[Stored data entries]
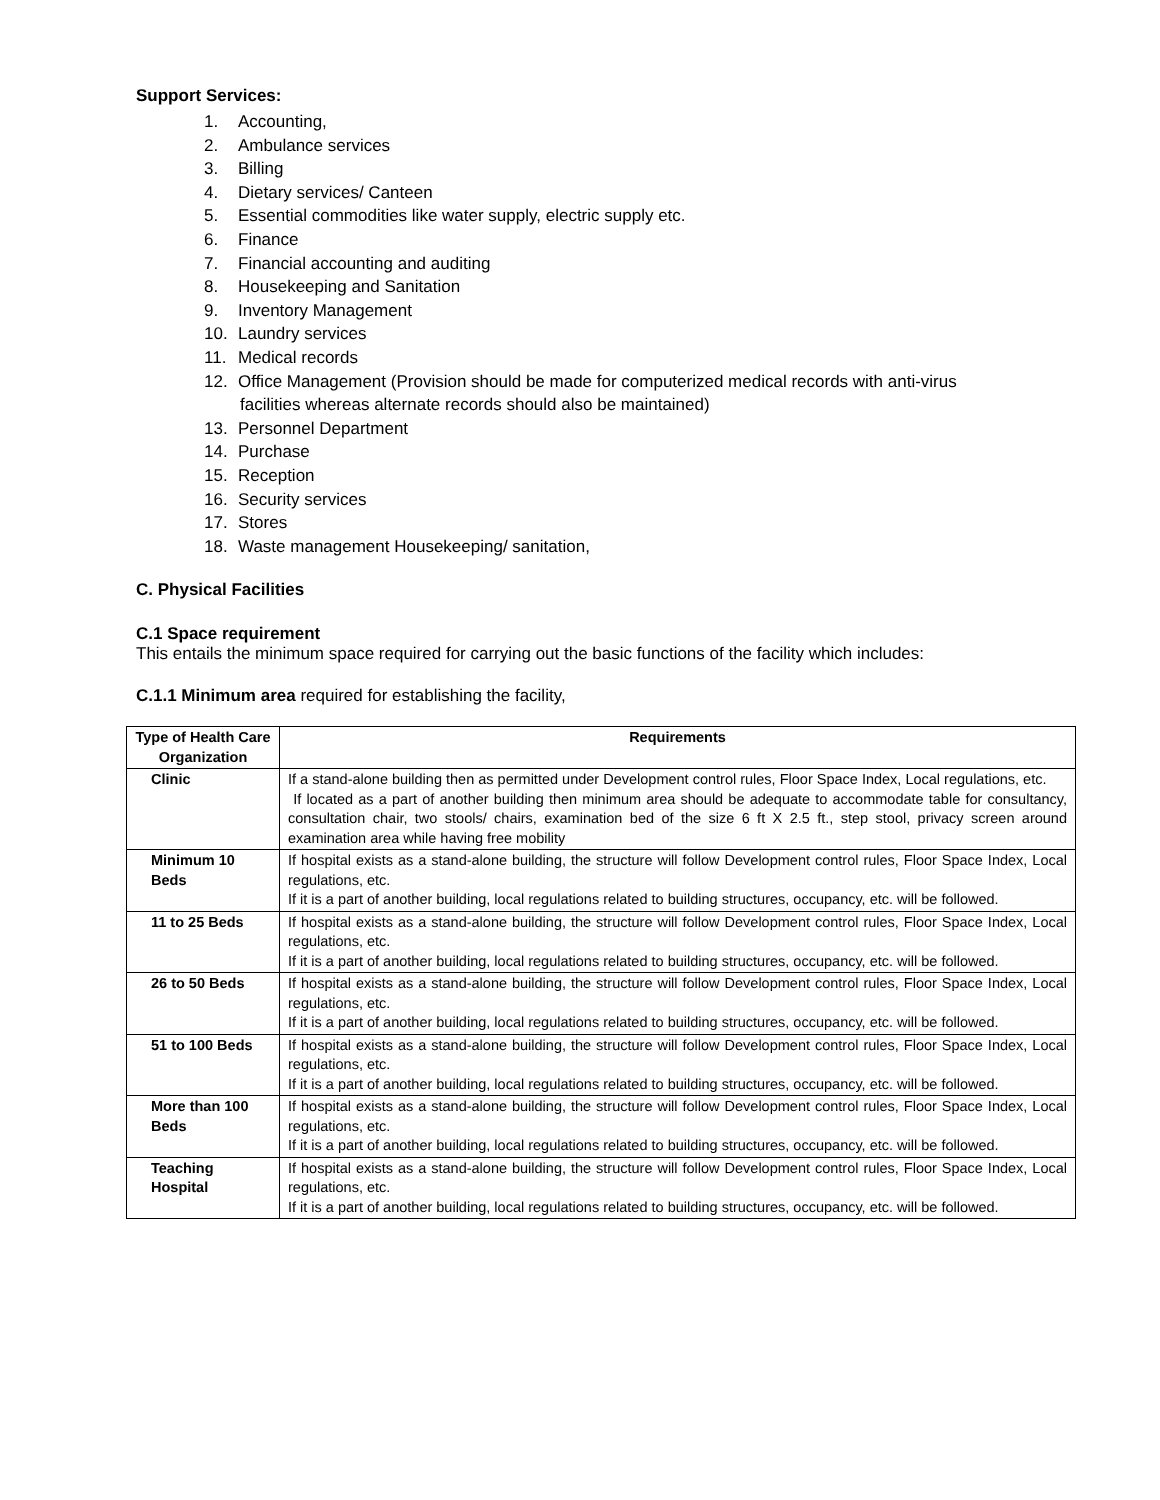Support Services:
1. Accounting,
2. Ambulance services
3. Billing
4. Dietary services/ Canteen
5. Essential commodities like water supply, electric supply etc.
6. Finance
7. Financial accounting and auditing
8. Housekeeping and Sanitation
9. Inventory Management
10. Laundry services
11. Medical records
12. Office Management (Provision should be made for computerized medical records with anti-virus
facilities whereas alternate records should also be maintained)
13. Personnel Department
14. Purchase
15. Reception
16. Security services
17. Stores
18. Waste management Housekeeping/ sanitation,
C. Physical Facilities
C.1 Space requirement
This entails the minimum space required for carrying out the basic functions of the facility which includes:
C.1.1 Minimum area required for establishing the facility,
| Type of Health Care Organization | Requirements |
| --- | --- |
| Clinic | If a stand-alone building then as permitted under Development control rules, Floor Space Index, Local regulations, etc. If located as a part of another building then minimum area should be adequate to accommodate table for consultancy, consultation chair, two stools/ chairs, examination bed of the size 6 ft X 2.5 ft., step stool, privacy screen around examination area while having free mobility |
| Minimum 10 Beds | If hospital exists as a stand-alone building, the structure will follow Development control rules, Floor Space Index, Local regulations, etc. If it is a part of another building, local regulations related to building structures, occupancy, etc. will be followed. |
| 11 to 25 Beds | If hospital exists as a stand-alone building, the structure will follow Development control rules, Floor Space Index, Local regulations, etc. If it is a part of another building, local regulations related to building structures, occupancy, etc. will be followed. |
| 26 to 50 Beds | If hospital exists as a stand-alone building, the structure will follow Development control rules, Floor Space Index, Local regulations, etc. If it is a part of another building, local regulations related to building structures, occupancy, etc. will be followed. |
| 51 to 100 Beds | If hospital exists as a stand-alone building, the structure will follow Development control rules, Floor Space Index, Local regulations, etc. If it is a part of another building, local regulations related to building structures, occupancy, etc. will be followed. |
| More than 100 Beds | If hospital exists as a stand-alone building, the structure will follow Development control rules, Floor Space Index, Local regulations, etc. If it is a part of another building, local regulations related to building structures, occupancy, etc. will be followed. |
| Teaching Hospital | If hospital exists as a stand-alone building, the structure will follow Development control rules, Floor Space Index, Local regulations, etc. If it is a part of another building, local regulations related to building structures, occupancy, etc. will be followed. |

**WHAT TO WORK ON:**
Each line of the data needs to be output exactly, with any image excluded.

**EXERCISE ANSWER:**
Support Services:
1. Accounting,
2. Ambulance services
3. Billing
4. Dietary services/ Canteen
5. Essential commodities like water supply, electric supply etc.
6. Finance
7. Financial accounting and auditing
8. Housekeeping and Sanitation
9. Inventory Management
10. Laundry services
11. Medical records
12. Office Management (Provision should be made for computerized medical records with anti-virus
facilities whereas alternate records should also be maintained)
13. Personnel Department
14. Purchase
15. Reception
16. Security services
17. Stores
18. Waste management Housekeeping/ sanitation,
C. Physical Facilities
C.1 Space requirement
This entails the minimum space required for carrying out the basic functions of the facility which includes:
C.1.1 Minimum area required for establishing the facility,
| Type of Health Care Organization | Requirements |
| --- | --- |
| Clinic | If a stand-alone building then as permitted under Development control rules, Floor Space Index, Local regulations, etc. If located as a part of another building then minimum area should be adequate to accommodate table for consultancy, consultation chair, two stools/ chairs, examination bed of the size 6 ft X 2.5 ft., step stool, privacy screen around examination area while having free mobility |
| Minimum 10 Beds | If hospital exists as a stand-alone building, the structure will follow Development control rules, Floor Space Index, Local regulations, etc. If it is a part of another building, local regulations related to building structures, occupancy, etc. will be followed. |
| 11 to 25 Beds | If hospital exists as a stand-alone building, the structure will follow Development control rules, Floor Space Index, Local regulations, etc. If it is a part of another building, local regulations related to building structures, occupancy, etc. will be followed. |
| 26 to 50 Beds | If hospital exists as a stand-alone building, the structure will follow Development control rules, Floor Space Index, Local regulations, etc. If it is a part of another building, local regulations related to building structures, occupancy, etc. will be followed. |
| 51 to 100 Beds | If hospital exists as a stand-alone building, the structure will follow Development control rules, Floor Space Index, Local regulations, etc. If it is a part of another building, local regulations related to building structures, occupancy, etc. will be followed. |
| More than 100 Beds | If hospital exists as a stand-alone building, the structure will follow Development control rules, Floor Space Index, Local regulations, etc. If it is a part of another building, local regulations related to building structures, occupancy, etc. will be followed. |
| Teaching Hospital | If hospital exists as a stand-alone building, the structure will follow Development control rules, Floor Space Index, Local regulations, etc. If it is a part of another building, local regulations related to building structures, occupancy, etc. will be followed. |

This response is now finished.